What racial and ethnic categories mean are not static. And if white continues to be a privileged status, some will want to identify with it among their options and other might not. And, of course, existing whites might contest these dynamic boundaries. For example, would southern whites accept as white a growing number of Latinos who have both Latino and white heritage?

This all makes measuring race and ethnicity more interesting moving forward. The Census Bureau is already thinking of changes for the 2020 decennial census.

Ah, another story of an overzealous Census surveyor

Worried the Census Bureau is going to force compliance in answering its surveys? Here is another story of a zealous employee:

An East Dallas woman is outraged after she claims one U.S. Census worker showed up at her door for a housing survey and would not take “no” for an answer…

“She’s ringing the bell, knocking on the door. And I’m like, ‘I don’t want to participate.’” Said Platz. The East Dallas resident said it started with a series of three letters from the U.S. Census Bureau. A few days later after receiving the third later, a census worker showed up. Her husband verbally declined.

But a few days later, a different worker showed up at their home and would not leave according to Platz…

The census worker sat on the bumper of her van for the next 30 minutes. Sonia said the worker would only get up from the back of her van every few minutes to see if she had changed her mind about taking the housing survey…

It was a real federal census worker according to the regional office that covers Dallas. A supervisor confirmed more than 100 other workers are out in the area conducting the same work. The regional office said employees are encouraged to be “pleasantly persistent” and never take “no” for an answer at first.

I would guess that at least 95%+ of Census workers don’t cause such problems. But, an occasional case of Census workers who really want survey responses may be enough to keep people worried. And it would be interesting to hear how the Census Bureau deals with such employees.
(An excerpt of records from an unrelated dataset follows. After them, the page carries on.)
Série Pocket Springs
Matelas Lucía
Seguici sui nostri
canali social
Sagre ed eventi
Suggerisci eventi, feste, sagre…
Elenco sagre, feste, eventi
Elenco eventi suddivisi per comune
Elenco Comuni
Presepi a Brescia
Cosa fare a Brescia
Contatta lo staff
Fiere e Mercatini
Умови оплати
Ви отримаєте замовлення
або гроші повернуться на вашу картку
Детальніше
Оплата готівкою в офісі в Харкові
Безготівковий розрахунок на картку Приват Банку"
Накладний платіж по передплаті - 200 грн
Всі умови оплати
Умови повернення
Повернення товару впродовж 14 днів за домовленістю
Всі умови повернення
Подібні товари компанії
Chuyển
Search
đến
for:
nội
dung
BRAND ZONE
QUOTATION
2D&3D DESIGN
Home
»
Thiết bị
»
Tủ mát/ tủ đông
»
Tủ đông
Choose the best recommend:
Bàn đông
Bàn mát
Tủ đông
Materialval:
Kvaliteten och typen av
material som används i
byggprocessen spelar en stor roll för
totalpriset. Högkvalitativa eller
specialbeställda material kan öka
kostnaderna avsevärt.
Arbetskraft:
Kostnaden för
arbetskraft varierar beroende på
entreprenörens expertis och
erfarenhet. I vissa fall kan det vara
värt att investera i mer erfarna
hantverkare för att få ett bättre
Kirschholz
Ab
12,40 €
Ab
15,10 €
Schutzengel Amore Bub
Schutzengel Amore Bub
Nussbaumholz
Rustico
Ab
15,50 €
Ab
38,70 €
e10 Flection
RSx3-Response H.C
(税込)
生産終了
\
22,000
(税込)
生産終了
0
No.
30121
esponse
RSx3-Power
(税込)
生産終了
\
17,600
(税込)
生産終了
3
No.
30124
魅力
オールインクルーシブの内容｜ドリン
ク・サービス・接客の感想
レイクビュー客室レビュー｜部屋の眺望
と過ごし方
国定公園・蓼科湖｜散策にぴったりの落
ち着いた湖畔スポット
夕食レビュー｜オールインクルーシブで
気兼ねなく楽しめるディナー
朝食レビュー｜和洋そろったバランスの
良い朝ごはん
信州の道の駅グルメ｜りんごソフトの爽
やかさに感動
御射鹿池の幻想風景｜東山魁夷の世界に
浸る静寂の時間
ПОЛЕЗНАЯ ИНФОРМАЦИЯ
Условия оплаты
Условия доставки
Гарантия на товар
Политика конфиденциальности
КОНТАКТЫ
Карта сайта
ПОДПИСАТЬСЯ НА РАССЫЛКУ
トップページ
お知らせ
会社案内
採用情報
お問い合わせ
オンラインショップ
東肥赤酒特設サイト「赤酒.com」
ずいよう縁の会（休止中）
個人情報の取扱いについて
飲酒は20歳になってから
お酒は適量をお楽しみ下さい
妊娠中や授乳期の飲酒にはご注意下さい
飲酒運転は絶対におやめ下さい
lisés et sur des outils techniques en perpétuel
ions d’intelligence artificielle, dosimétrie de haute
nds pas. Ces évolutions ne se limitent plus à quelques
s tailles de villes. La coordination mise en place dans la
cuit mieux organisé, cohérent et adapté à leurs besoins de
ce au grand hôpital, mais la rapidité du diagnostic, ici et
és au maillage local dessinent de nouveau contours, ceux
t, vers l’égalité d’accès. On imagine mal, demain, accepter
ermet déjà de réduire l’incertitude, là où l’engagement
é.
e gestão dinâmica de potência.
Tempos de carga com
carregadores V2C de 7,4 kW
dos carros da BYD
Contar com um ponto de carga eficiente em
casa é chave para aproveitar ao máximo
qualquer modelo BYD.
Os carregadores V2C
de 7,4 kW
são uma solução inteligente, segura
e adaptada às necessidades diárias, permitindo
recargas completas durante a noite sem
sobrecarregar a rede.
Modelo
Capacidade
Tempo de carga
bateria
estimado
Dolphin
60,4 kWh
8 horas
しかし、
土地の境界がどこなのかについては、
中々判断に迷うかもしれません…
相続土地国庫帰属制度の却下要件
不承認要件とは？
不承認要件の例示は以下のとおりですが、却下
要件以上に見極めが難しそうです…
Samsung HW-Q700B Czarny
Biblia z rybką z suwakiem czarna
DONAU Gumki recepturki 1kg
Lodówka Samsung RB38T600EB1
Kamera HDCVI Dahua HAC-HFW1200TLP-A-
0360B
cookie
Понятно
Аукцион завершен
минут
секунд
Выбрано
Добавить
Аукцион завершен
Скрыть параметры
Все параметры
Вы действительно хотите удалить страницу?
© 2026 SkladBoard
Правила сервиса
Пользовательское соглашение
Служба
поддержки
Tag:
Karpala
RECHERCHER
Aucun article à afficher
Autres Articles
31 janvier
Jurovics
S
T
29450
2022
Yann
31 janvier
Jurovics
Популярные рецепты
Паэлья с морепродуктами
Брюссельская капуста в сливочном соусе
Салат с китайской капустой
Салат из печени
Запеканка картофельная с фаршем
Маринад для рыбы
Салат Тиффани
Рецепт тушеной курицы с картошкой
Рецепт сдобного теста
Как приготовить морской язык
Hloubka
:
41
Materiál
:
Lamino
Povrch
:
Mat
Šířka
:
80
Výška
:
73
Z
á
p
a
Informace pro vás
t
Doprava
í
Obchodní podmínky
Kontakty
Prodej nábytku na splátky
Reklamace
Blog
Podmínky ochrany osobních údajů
To be snarky about it, perhaps people shouldn’t worry too much about the zealous Census worker as the NSA could just gather the relevant information without anyone knowing…

Possibly dropping the word “race” from Census 2020

The Census Bureau is considering whether to use the term “race” in future surveys:

The U.S. Census Bureau is experimenting with eliminating the word “race” altogether in its 2020 survey, according to a report from the Pew Research Center on Thursday.

As part of its final research push before finalizing its 2020 wording, test-census forms will be sent to 1.2 million households later this fall in without any references to “race” or “origin.” Instead, the forms will ask: “Which categories describe person 1?” Respondents will then be able to choose from the usual list of racial and ethnic categories.

According to Pew, Census officials want to be clearer with their questions so that officials can gather more accurate data as required by law. Past testing and focus-group research has indicated confusion among found that the terms “race,” “ethnicity” and “origin” can mislead or confuse respondents, they can mean different things depending on the person answering.

“We recognize that race and ethnicity are not quantifiable values. Rather, identity is a complex mix of one’s family and social environment, historical or socio-political constructs, personal experience, context, and many other immeasurable factors,” the Census Bureau noted in a 2013 report on past testing efforts in the 2010 census. The report also recommended continued research on optimizing the use of examples for each racial and ethnic category, among other strategies…

The Bureau is also testing the use of a “Middle Eastern or North African” category within the current lineup.

It is not surprising to see such changes as the societal and Census definitions of race and ethnicity have changed quite a bit over time. Additionally, social researchers have to keep up with the changing societal definitions and understandings.

If major changes are coming in future Census surveys, how easy will it be to compare this data with past data?